Saturday marks the Islamic holy day of Ashura, when Shiite Muslims mourn the death of Prophet Muhammad’s grandson at the hands of Umayyad troops in 680AD.

Hussein ibn Ali is regarded as a martyr by Shiites. Devotees weep and beat their chests during processions through the streets on the anniversary of his death, the tenth day of the Islamic month of Muharram.

This year Ashura falls on Saturday, Nov. 24. Shiite Muslims in India and elsewhere commemorate the day with fasting and self-flagellation. Some use chains and swords to self-inflict wounds in an expression of grief and a representation of the martyrdom of Hussein, who died holding his infant son.

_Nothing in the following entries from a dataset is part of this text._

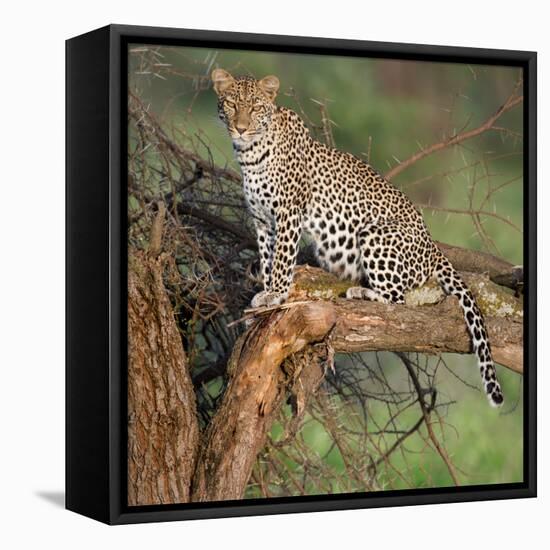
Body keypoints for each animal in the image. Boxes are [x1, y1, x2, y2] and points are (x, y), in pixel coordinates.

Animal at [213, 67, 506, 408]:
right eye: (232, 104)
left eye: (256, 107)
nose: (241, 128)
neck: (250, 154)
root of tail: (433, 248)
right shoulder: (262, 220)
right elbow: (268, 254)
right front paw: (263, 293)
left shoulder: (288, 212)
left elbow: (282, 260)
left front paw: (275, 294)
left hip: (373, 234)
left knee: (399, 300)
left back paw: (362, 292)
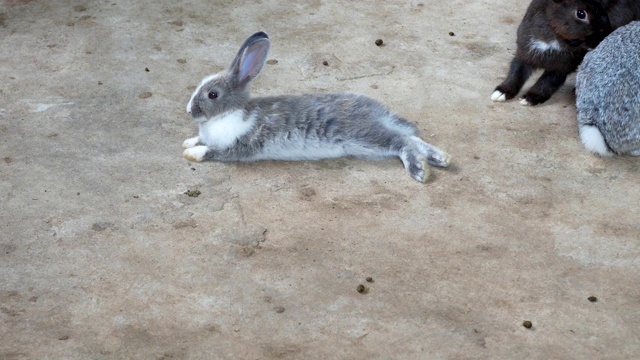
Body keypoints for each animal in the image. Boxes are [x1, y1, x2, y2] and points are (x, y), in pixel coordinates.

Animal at [181, 31, 450, 183]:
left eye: (212, 94)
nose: (189, 111)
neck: (229, 114)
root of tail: (378, 112)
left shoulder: (239, 147)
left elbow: (213, 151)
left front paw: (192, 154)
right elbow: (201, 139)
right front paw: (188, 142)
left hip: (365, 138)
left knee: (402, 142)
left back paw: (419, 171)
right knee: (411, 138)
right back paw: (441, 158)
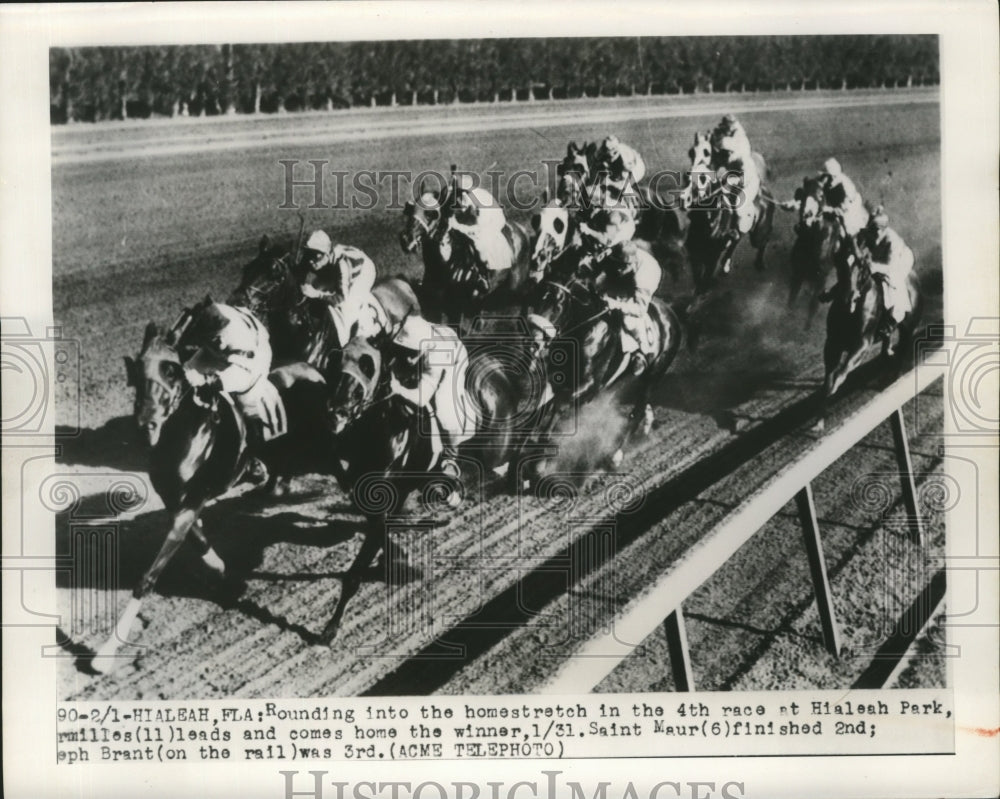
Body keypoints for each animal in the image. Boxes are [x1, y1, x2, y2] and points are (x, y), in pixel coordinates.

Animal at [400, 183, 536, 330]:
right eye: (409, 210)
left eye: (431, 214)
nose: (407, 239)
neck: (444, 265)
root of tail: (522, 230)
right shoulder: (434, 308)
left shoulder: (457, 308)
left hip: (515, 286)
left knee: (525, 296)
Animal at [684, 131, 776, 306]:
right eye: (691, 152)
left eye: (707, 153)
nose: (691, 178)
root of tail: (766, 191)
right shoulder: (694, 256)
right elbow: (698, 279)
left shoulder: (711, 258)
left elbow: (704, 282)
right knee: (736, 240)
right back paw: (726, 264)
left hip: (759, 233)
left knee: (764, 239)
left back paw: (760, 263)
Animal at [788, 175, 844, 324]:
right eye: (803, 195)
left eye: (821, 196)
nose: (806, 219)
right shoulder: (798, 272)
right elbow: (791, 300)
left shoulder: (821, 278)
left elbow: (813, 306)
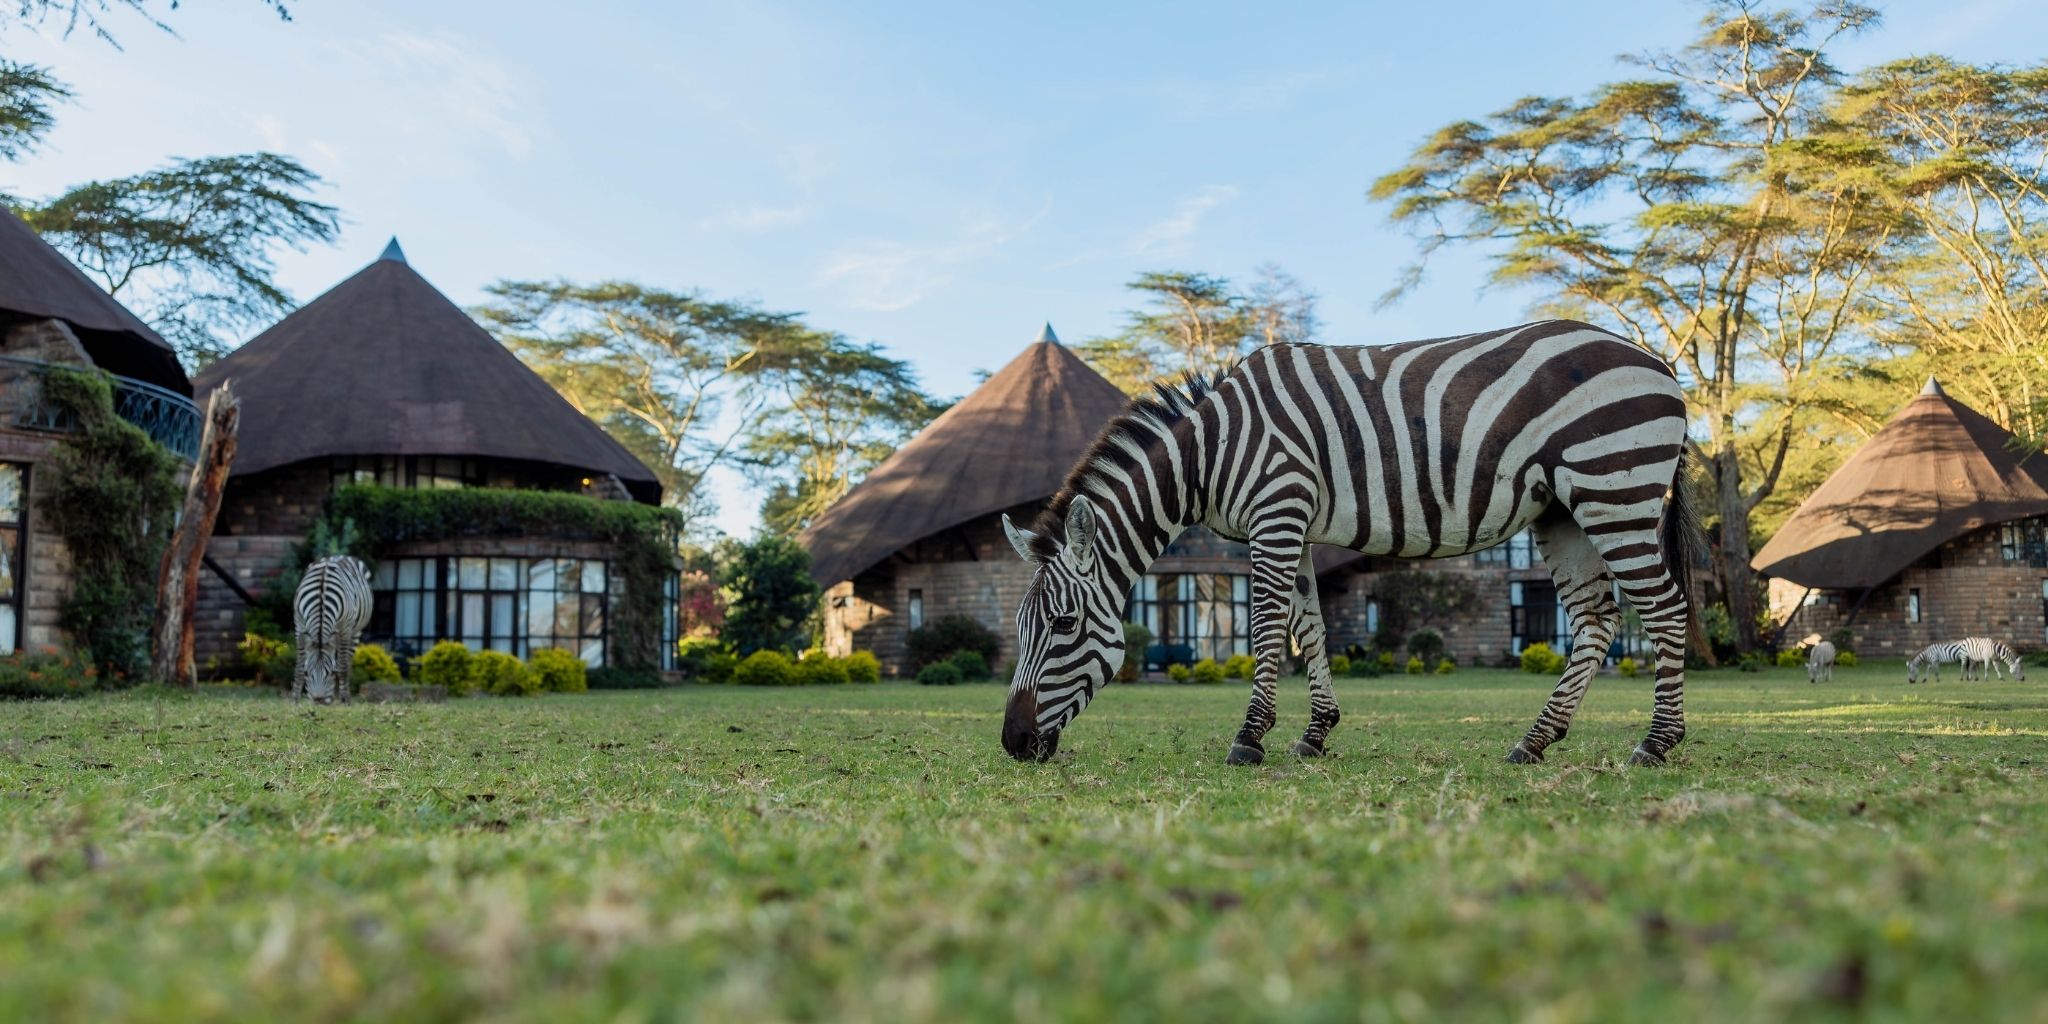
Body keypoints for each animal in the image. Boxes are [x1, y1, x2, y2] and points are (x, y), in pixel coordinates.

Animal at [293, 555, 372, 703]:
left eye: (331, 673)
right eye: (307, 672)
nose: (318, 700)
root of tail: (340, 556)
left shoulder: (345, 629)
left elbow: (342, 666)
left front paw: (345, 699)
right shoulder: (299, 626)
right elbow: (299, 663)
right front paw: (294, 698)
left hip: (355, 632)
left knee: (346, 661)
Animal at [999, 320, 1699, 767]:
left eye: (1063, 625)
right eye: (1020, 628)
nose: (1012, 743)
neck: (1210, 454)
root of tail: (1659, 363)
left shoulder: (1276, 512)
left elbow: (1265, 627)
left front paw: (1248, 740)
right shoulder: (1295, 524)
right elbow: (1309, 627)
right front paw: (1315, 734)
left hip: (1613, 490)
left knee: (1664, 609)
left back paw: (1657, 743)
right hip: (1563, 510)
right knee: (1596, 619)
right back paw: (1535, 741)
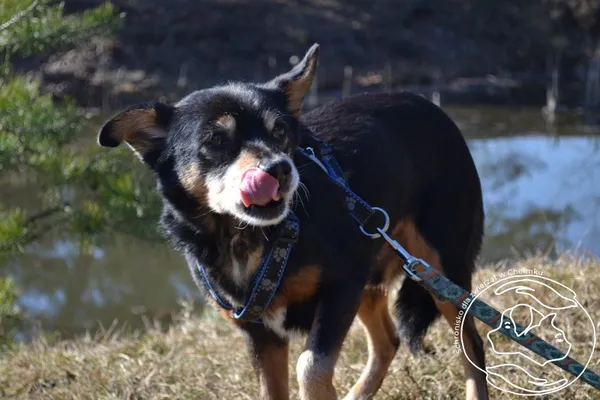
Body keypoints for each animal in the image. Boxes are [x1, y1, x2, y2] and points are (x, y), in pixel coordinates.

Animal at [98, 44, 490, 400]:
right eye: (216, 139)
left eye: (280, 132)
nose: (279, 169)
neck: (248, 238)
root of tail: (433, 107)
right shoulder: (261, 334)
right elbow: (274, 389)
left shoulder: (340, 289)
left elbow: (310, 367)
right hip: (373, 276)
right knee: (387, 341)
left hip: (441, 267)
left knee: (471, 344)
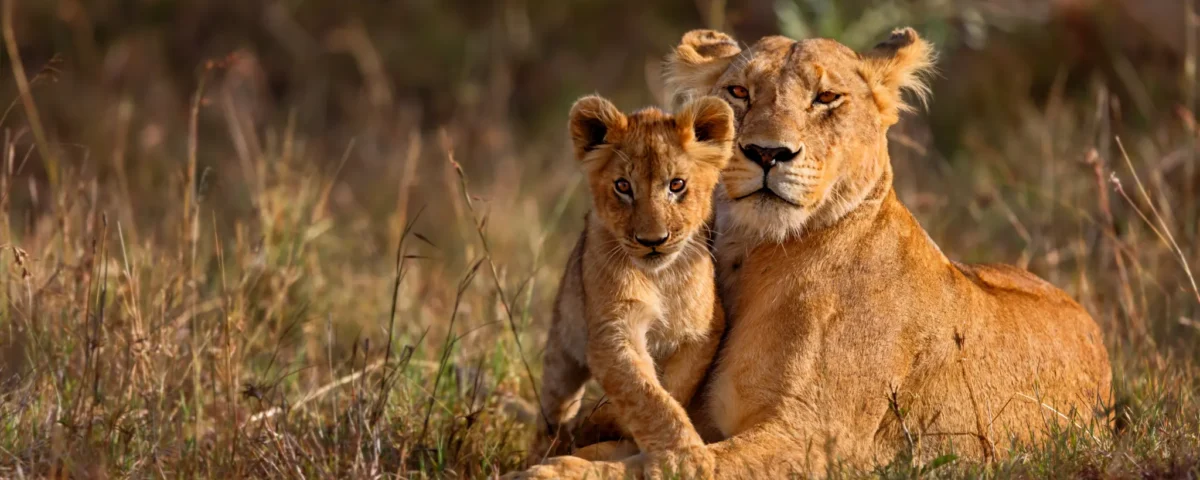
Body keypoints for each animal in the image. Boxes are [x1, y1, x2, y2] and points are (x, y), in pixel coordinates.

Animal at [526, 94, 733, 470]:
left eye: (677, 185)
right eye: (623, 186)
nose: (653, 240)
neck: (660, 276)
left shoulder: (702, 331)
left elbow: (672, 388)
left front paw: (607, 422)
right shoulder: (613, 331)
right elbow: (646, 395)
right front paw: (684, 459)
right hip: (562, 348)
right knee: (553, 408)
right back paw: (546, 448)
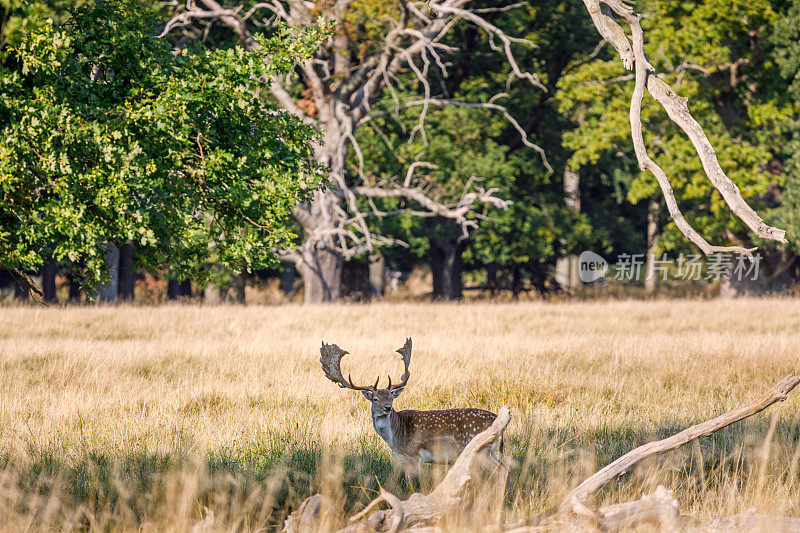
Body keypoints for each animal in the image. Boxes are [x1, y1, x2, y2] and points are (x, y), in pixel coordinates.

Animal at [318, 336, 506, 474]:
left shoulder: (414, 456)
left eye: (391, 398)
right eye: (375, 399)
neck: (395, 438)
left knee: (500, 471)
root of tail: (499, 420)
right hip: (493, 450)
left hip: (482, 450)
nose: (387, 408)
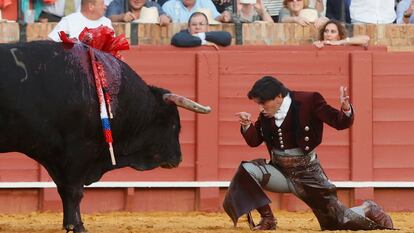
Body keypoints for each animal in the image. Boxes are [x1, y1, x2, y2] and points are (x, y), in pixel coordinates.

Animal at [0, 41, 210, 232]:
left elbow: (64, 189)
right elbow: (74, 191)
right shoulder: (77, 152)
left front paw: (70, 224)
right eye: (174, 124)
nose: (178, 158)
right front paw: (78, 227)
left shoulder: (57, 158)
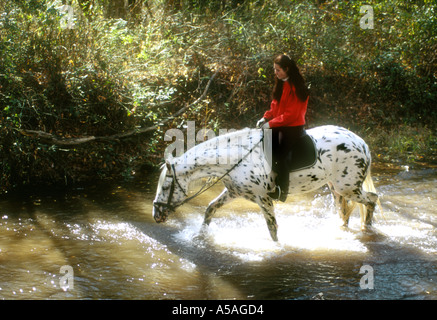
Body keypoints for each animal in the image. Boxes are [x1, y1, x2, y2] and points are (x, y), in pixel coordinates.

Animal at [152, 125, 378, 240]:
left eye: (166, 186)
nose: (156, 215)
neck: (238, 157)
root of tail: (361, 143)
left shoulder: (264, 199)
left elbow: (272, 228)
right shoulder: (234, 192)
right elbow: (210, 209)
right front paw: (200, 237)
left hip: (348, 188)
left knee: (372, 199)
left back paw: (367, 229)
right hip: (335, 188)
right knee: (344, 211)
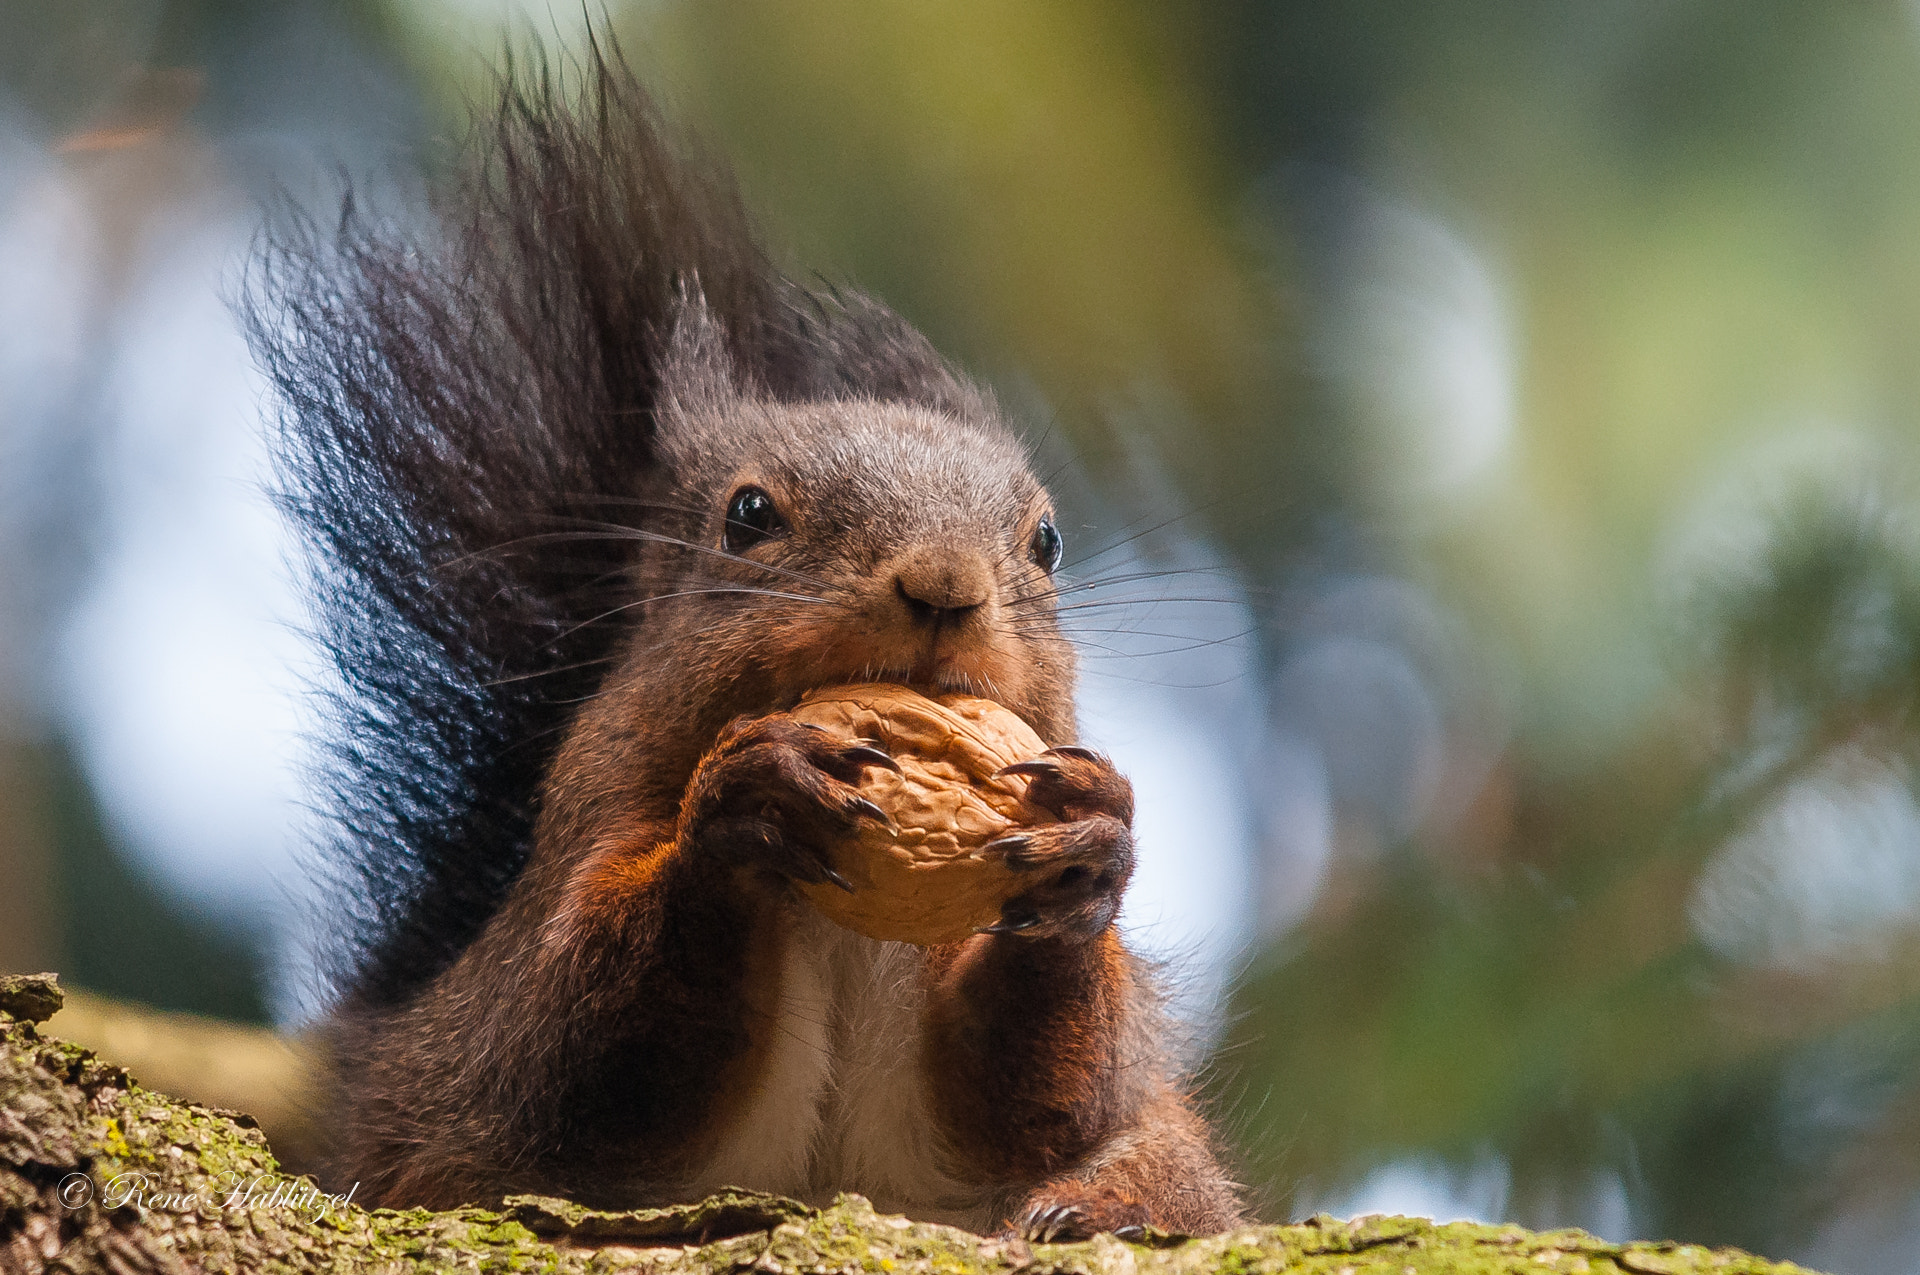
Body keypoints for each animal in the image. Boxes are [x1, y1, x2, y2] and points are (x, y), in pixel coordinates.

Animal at [249, 42, 1243, 1240]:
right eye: (749, 515)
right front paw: (742, 808)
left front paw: (1086, 845)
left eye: (1046, 541)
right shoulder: (583, 832)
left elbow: (1036, 1097)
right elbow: (575, 1041)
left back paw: (1094, 1212)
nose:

The killing of Hussein in Karbala, which is in modern day Iraq, was part of an ongoing struggle between the two main Muslim sects — Sunni and Shiite — over the leadership of the ummah or Islamic community after the death of Prophet Muhammad.

Shiites believe the descendants of Prophet Muhammad’s cousin and son-in-law Ali ibn Abi Talib are the rightful leaders of the ummah.

Sunnis say the leadership should be a political appointment and that it was right that Abu Bakr, a close companion of Prophet Muhammad, became the first caliph of the Islamic community.

Hussein ibn Ali was Ali ibn Abi Talib’s second son. He was killed when he tried to cease power from Yasid I, the second Umayyad caliph.

Outside Iran the largest populations of Shiites live in Pakistan, Iraq and India.

Around one in 10 of India’s 161 million Muslims are Shiites, according to the Pew Forum on Religion and Public Life.

In Delhi, Shiite Muslims proceed from Kashmere Gate to Karbala, the Shia burial ground near Jor Bagh, chanting “Ya Hussein,” this account of last year’s gathering states.

Ashura is also the day on which all Muslims, both Sunni and Shiite, commemorate Nur (Noah) leaving the ark after the flood and the parting of the Red Sea to allow the Israelites to escape the Egyptians.